トランプ対メディア「仁義なき戦い」の行方 就任早々壮絶なバトルが始まった
なぜトランプ政権がスパイサーに「すぐ分かる嘘」を言わせたのかと問いただした司会者に対し、コンウェイはあからさまな脅しで対応した。「もしそういう種類の言葉で、わが政権の報道官のことを話題にし続けるなら、ここで互いの関係について見直したほうがいいと考えることになる」。
コンウェイが言い逃れをする場面の動画はあっという間にソーシャルメディアで広がった。ツイッターの広報担当者によれば、「alternative facts」という語句や「#alternative facts」というハッシュタグが使われた投稿は、22日午後の中ごろまでに38万を超えたという。
同じころ、ホワイトハウス記者団に対してスパイサーの記者会見をボイコットせよとの声も一部で上がった。もっともそうした過激な対応は非現実的といえそうだ。
ネットメディア「バズフィード」のベン・スミス編集長は同日、報道官の会見は「必要不可欠とは言わないまでも有用な伝統」だと述べ、バズフィードは今後も記者を出席させると表明した。
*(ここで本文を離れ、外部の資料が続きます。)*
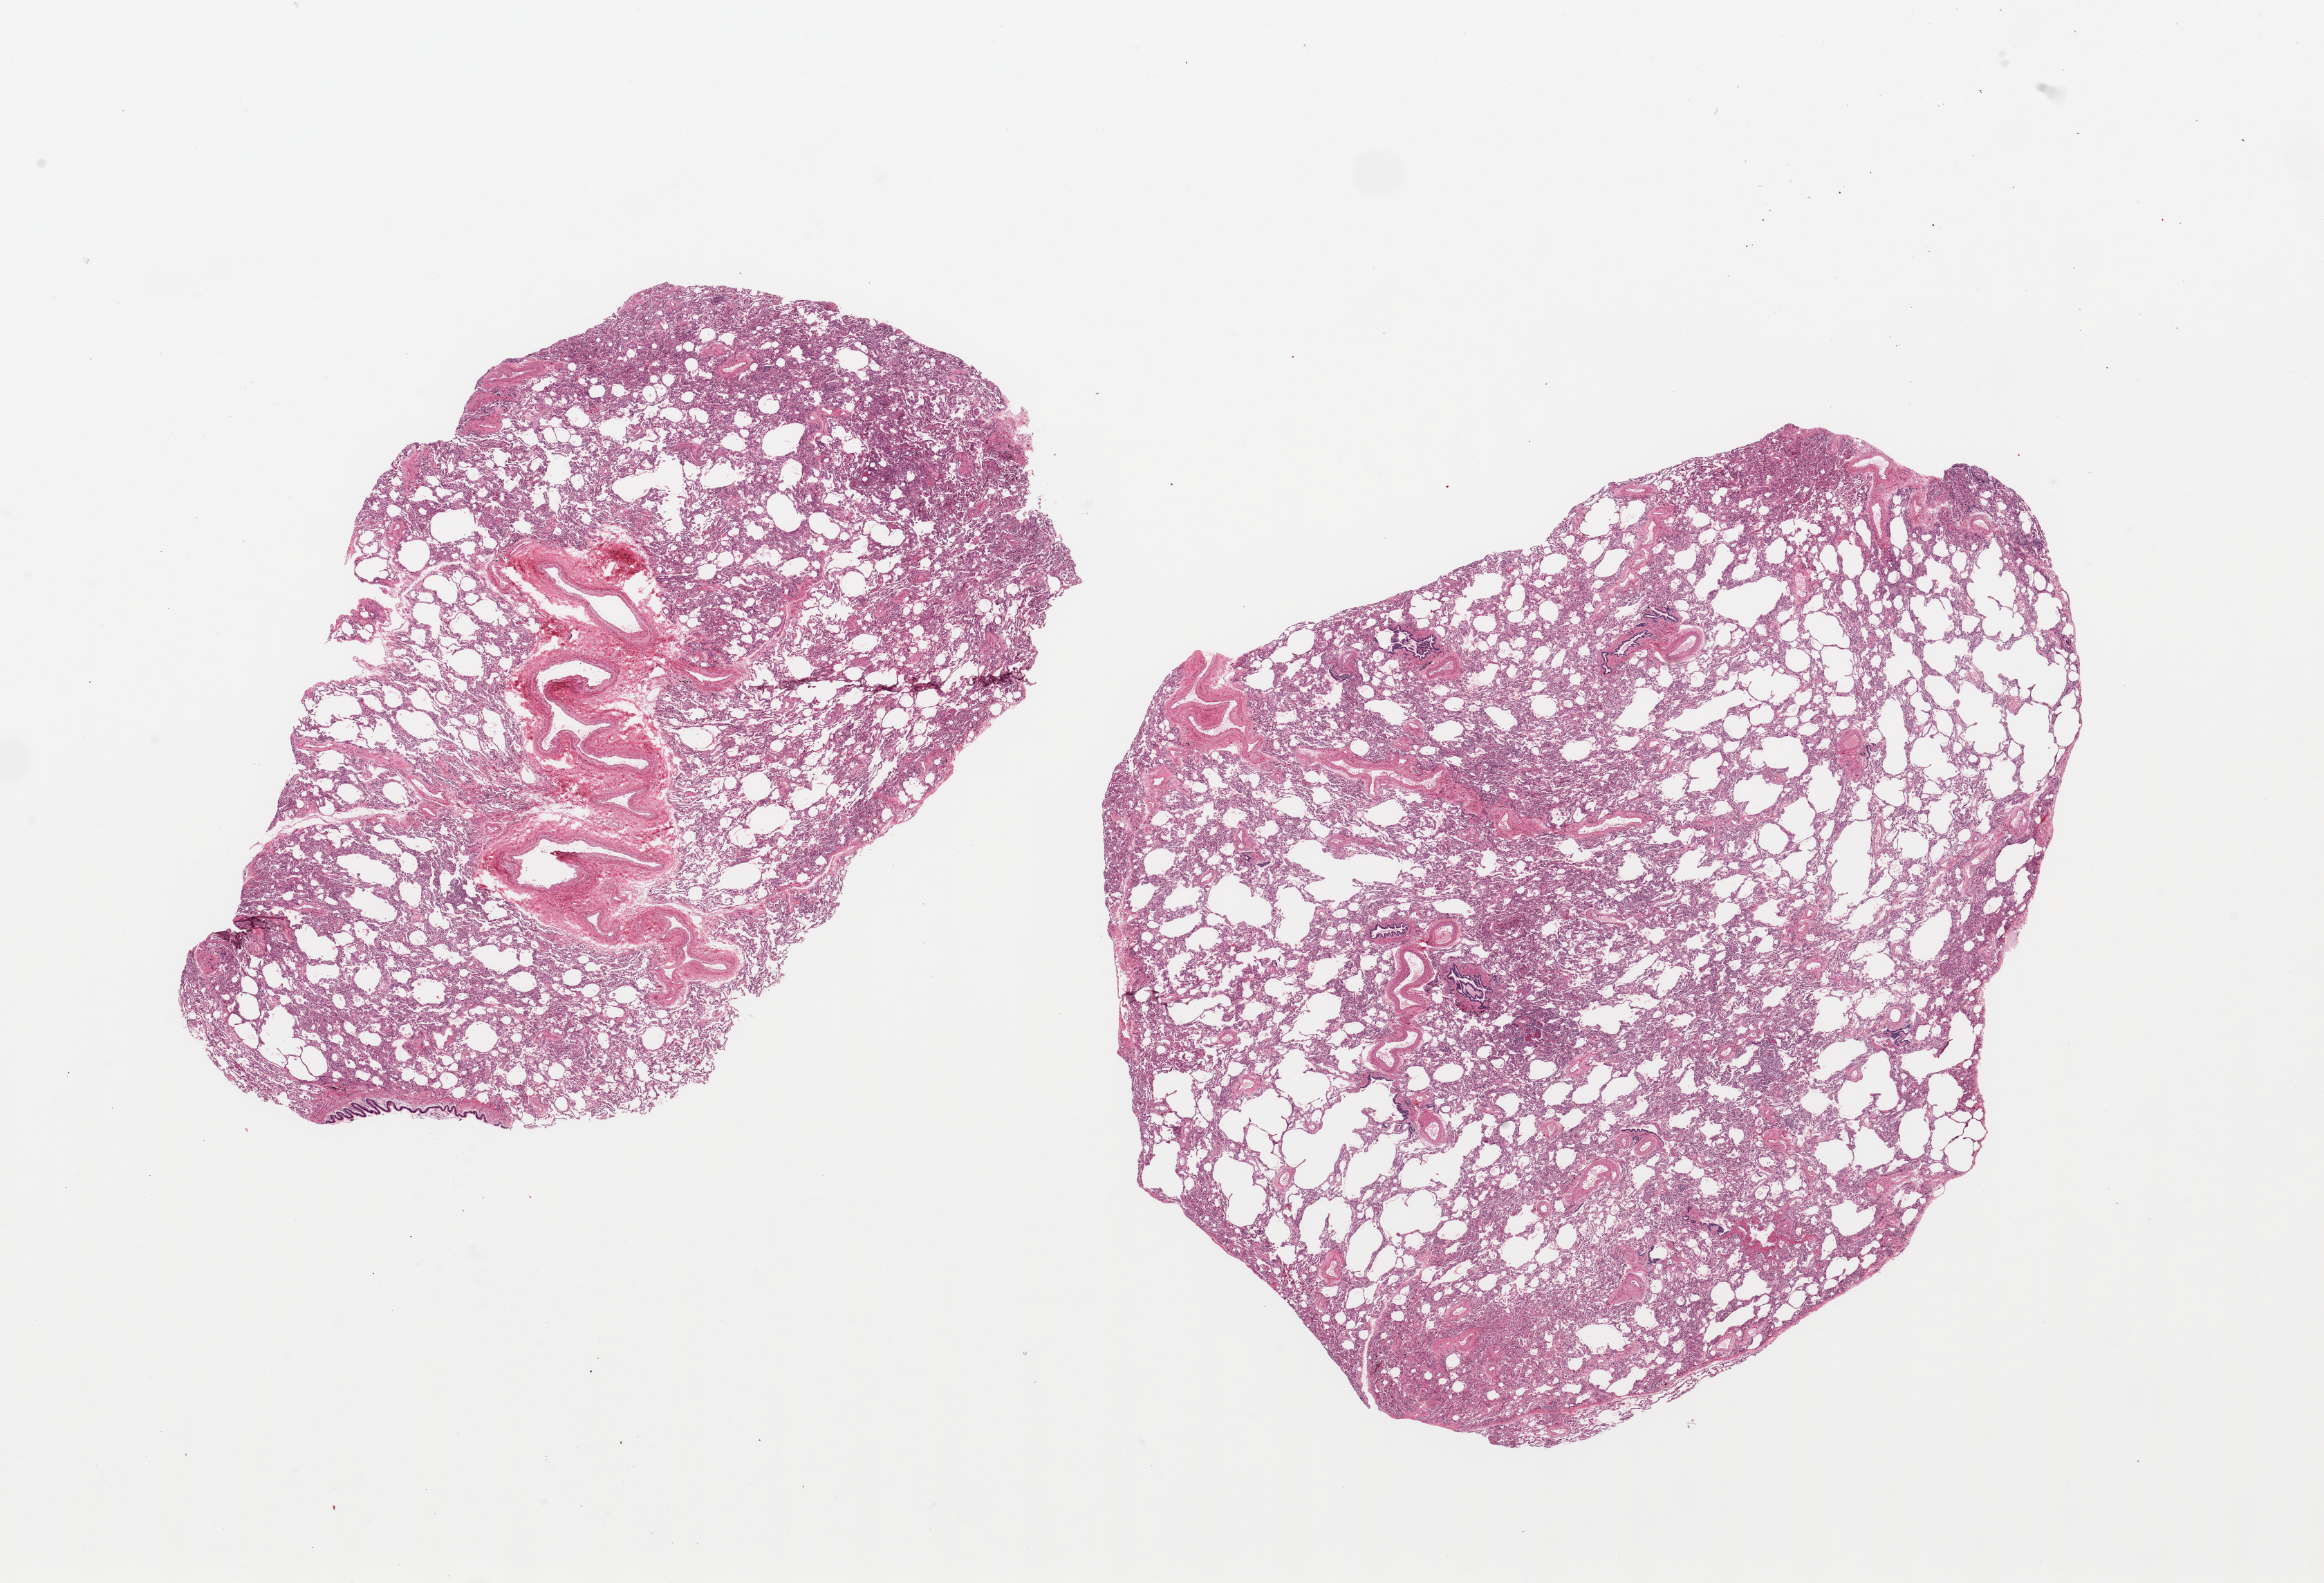
Haematoxylin and eosin whole-slide image, brightfield, low-resolution overview of the scanned area, about 26.6 x 18.1 mm; PAXgene-fixed paraffin-embedded (PFPE) section; target tissue: lung; tissue donor sample. Donor sex: male.
Reviewer comment on this tissue sample: 2 pieces; no lesions.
またスミスは、トランプ政権は今後「正直であるべき実利的な理由を見つける」だろうとも述べた。
「特に、自分たちが政治ショーではなく真の危機の真っただ中にあることに気づけば、今失いつつある信用を取り戻す必要に駆られるだろう」とスミスは電子メールで述べた。
報道官は記者にも仕えるべき?
ホワイトハウス記者協会のメーソン会長は、記者団と報道官の間の建設的な関係の維持を目指していると語る。
「どのようにスタートを切りたいか決めるのは、彼(スパイサー)と大統領だ」とメーソンは言う。「そして彼らはこう決断したわけだ」。
記者や評論家の一部からは、政権と報道機関の対立は今に始まった話ではないとの指摘も出ている。
辛辣なメディア批評で知られるジャック・シェーファーはツイッターで「報道陣は罵倒され、おとしめられ、中傷され、侮辱されるものだ。それも仕事のうちだ」。
「もしショーン(・スパイサー)が怒った口調でやりたいというなら、正直なところ私は気にしない」とスウィートはCNNに語った。「発散したいならすればいい」。
スウィートはこうも述べた。「私にとって大事なのは、彼が言うのが真実かどうか、事実を言っているかどうかだ」。
ジョージ・W・ブッシュ元大統領の報道官だったアリ・フライシャーは22日のインタビューで、前日のスパイサーの発言は記者会見における情報操作の最たるものだと指摘した。
だが記者団と真っ向から対立しようとするスパイサーの「熱意とやる気」は、過去の政権との違いを象徴しているとフライシャーは言う。「報道に対して(内輪で)ぼやくのは普通だが、(記者会見では)大抵は口を慎むものだ」。